--- Data supplied ---

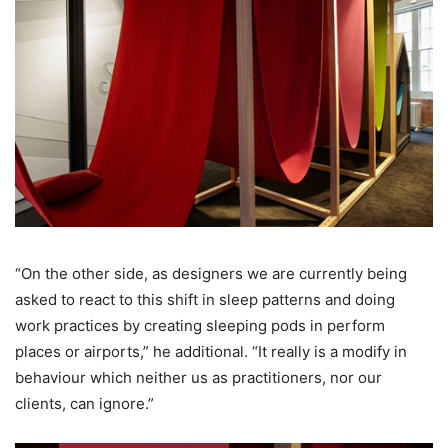
“On the other side, as designers we are currently being
asked to react to this shift in sleep patterns and doing
work practices by creating sleeping pods in perform
places or airports,” he additional. “It really is a modify in
behaviour which neither us as practitioners, nor our
clients, can ignore.”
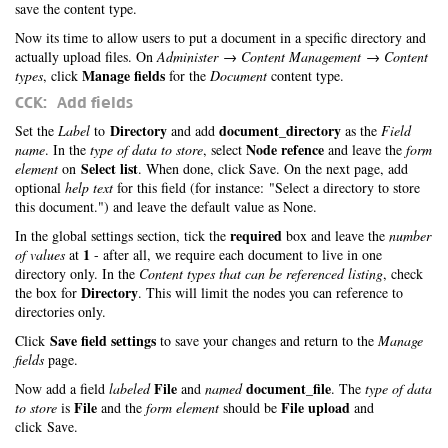
save the content type.
Now its time to allow users to put a document in a specific directory and
actually upload files. On
Administer → Content Management → Content
Manage fields
types
, click
for the
Document
content type.
CCK: Add fields
Directory
document_directory
Set the
Label
to
and add
as the
Field
Node refence
name
. In the
type of data to store
, select
and leave the
form
Select list
element
on
. When done, click Save. On the next page, add
optional
help text
for this field (for instance: "Select a directory to store
this document.") and leave the default value as None.
required
In the global settings section, tick the
box and leave the
number
1
of values
at
- after all, we require each document to live in one
directory only. In the
Content types that can be referenced listing
, check
Directory
the box for
. This will limit the nodes you can reference to
directories only.
Save field settings
Click
to save your changes and return to the
Manage
fields
page.
File
document_file
Now add a field
labeled
and
named
. The
type of data
File
File upload
to store
is
and the
form element
should be
and
click Save.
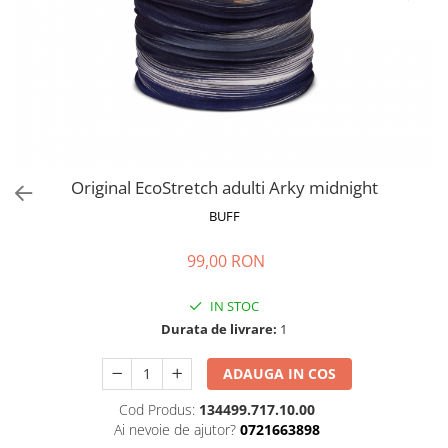
Polar
Adulti
Juniori (4-14 ani)
Baby (0-4 ani)
Caciuli Sport
Caciuli Merino Wool
Caciuli EcoStretch REVERSIBLE
Original EcoStretch adulti Arky midnight
Caciuli DryFLX
BUFF
Caciuli copii
99,00 RON
Polar REVERSIBIL
Caciuli Knitted Wool
IN STOC
Thermonet
Durata de livrare:
1
DryFlx
ADAUGA IN COS
Sepci
Cod Produs:
134499.717.10.00
Summit
Ai nevoie de ajutor?
0721663898
5 Panel Venture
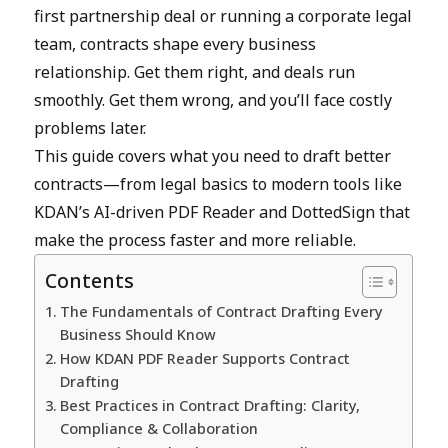
first partnership deal or running a corporate legal
team, contracts shape every business
relationship. Get them right, and deals run
smoothly. Get them wrong, and you’ll face costly
problems later.
This guide covers what you need to draft better
contracts—from legal basics to modern tools like
KDAN’s AI-driven PDF Reader and DottedSign that
make the process faster and more reliable.
Contents
The Fundamentals of Contract Drafting Every
Business Should Know
How KDAN PDF Reader Supports Contract
Drafting
Best Practices in Contract Drafting: Clarity,
Compliance & Collaboration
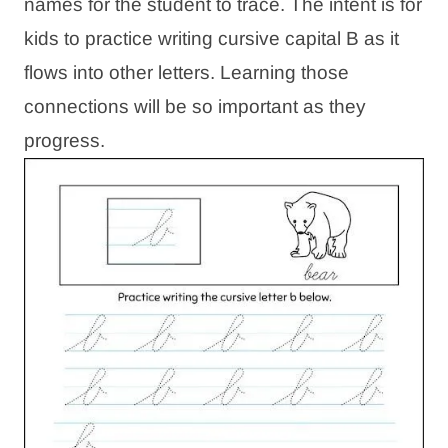
names for the student to trace. The intent is for
kids to practice writing cursive capital B as it
flows into other letters. Learning those
connections will be so important as they
progress.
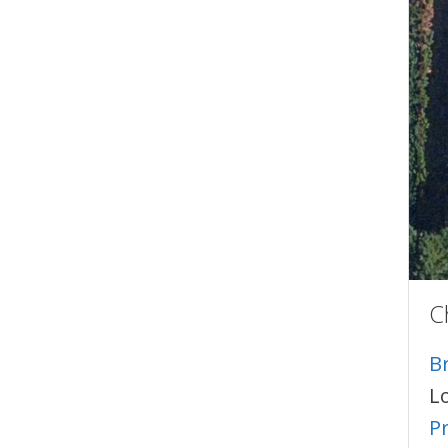
C
B
L
P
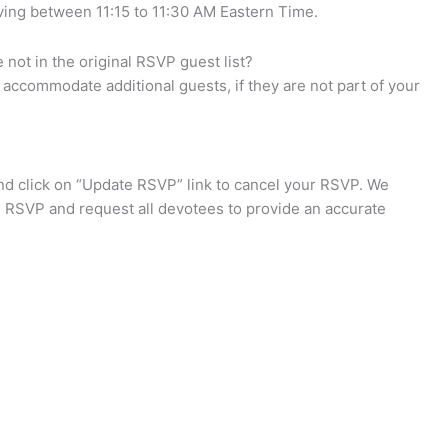
iving between 11:15 to 11:30 AM Eastern Time.
not in the original RSVP guest list?
accommodate additional guests, if they are not part of your
d click on “Update RSVP” link to cancel your RSVP. We
e RSVP and request all devotees to provide an accurate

---

| Exercise goal |
Rewrite all of the listing above, replacing "RSVP" with "reply" at every occurrence and keeping everything else unchanged. Omit the pictures from your answer.

| Output for this exercise |
“On the other side, as designers we are currently being
asked to react to this shift in sleep patterns and doing
work practices by creating sleeping pods in perform
places or airports,” he additional. “It really is a modify in
behaviour which neither us as practitioners, nor our
clients, can ignore.”
save the content type.
Now its time to allow users to put a document in a specific directory and
actually upload files. On
Administer → Content Management → Content
Manage fields
types
, click
for the
Document
content type.
CCK: Add fields
Directory
document_directory
Set the
Label
to
and add
as the
Field
Node refence
name
. In the
type of data to store
, select
and leave the
form
Select list
element
on
. When done, click Save. On the next page, add
optional
help text
for this field (for instance: "Select a directory to store
this document.") and leave the default value as None.
required
In the global settings section, tick the
box and leave the
number
1
of values
at
- after all, we require each document to live in one
directory only. In the
Content types that can be referenced listing
, check
Directory
the box for
. This will limit the nodes you can reference to
directories only.
Save field settings
Click
to save your changes and return to the
Manage
fields
page.
File
document_file
Now add a field
labeled
and
named
. The
type of data
File
File upload
to store
is
and the
form element
should be
and
click Save.
Polar
Adulti
Juniori (4-14 ani)
Baby (0-4 ani)
Caciuli Sport
Caciuli Merino Wool
Caciuli EcoStretch REVERSIBLE
Original EcoStretch adulti Arky midnight
Caciuli DryFLX
BUFF
Caciuli copii
99,00 RON
Polar REVERSIBIL
Caciuli Knitted Wool
IN STOC
Thermonet
Durata de livrare:
1
DryFlx
ADAUGA IN COS
Sepci
Cod Produs:
134499.717.10.00
Summit
Ai nevoie de ajutor?
0721663898
5 Panel Venture
first partnership deal or running a corporate legal
team, contracts shape every business
relationship. Get them right, and deals run
smoothly. Get them wrong, and you’ll face costly
problems later.
This guide covers what you need to draft better
contracts—from legal basics to modern tools like
KDAN’s AI-driven PDF Reader and DottedSign that
make the process faster and more reliable.
Contents
The Fundamentals of Contract Drafting Every
Business Should Know
How KDAN PDF Reader Supports Contract
Drafting
Best Practices in Contract Drafting: Clarity,
Compliance & Collaboration
names for the student to trace. The intent is for
kids to practice writing cursive capital B as it
flows into other letters. Learning those
connections will be so important as they
progress.
C
B
L
P
iving between 11:15 to 11:30 AM Eastern Time.
not in the original reply guest list?
accommodate additional guests, if they are not part of your
d click on “Update reply” link to cancel your reply. We
e reply and request all devotees to provide an accurate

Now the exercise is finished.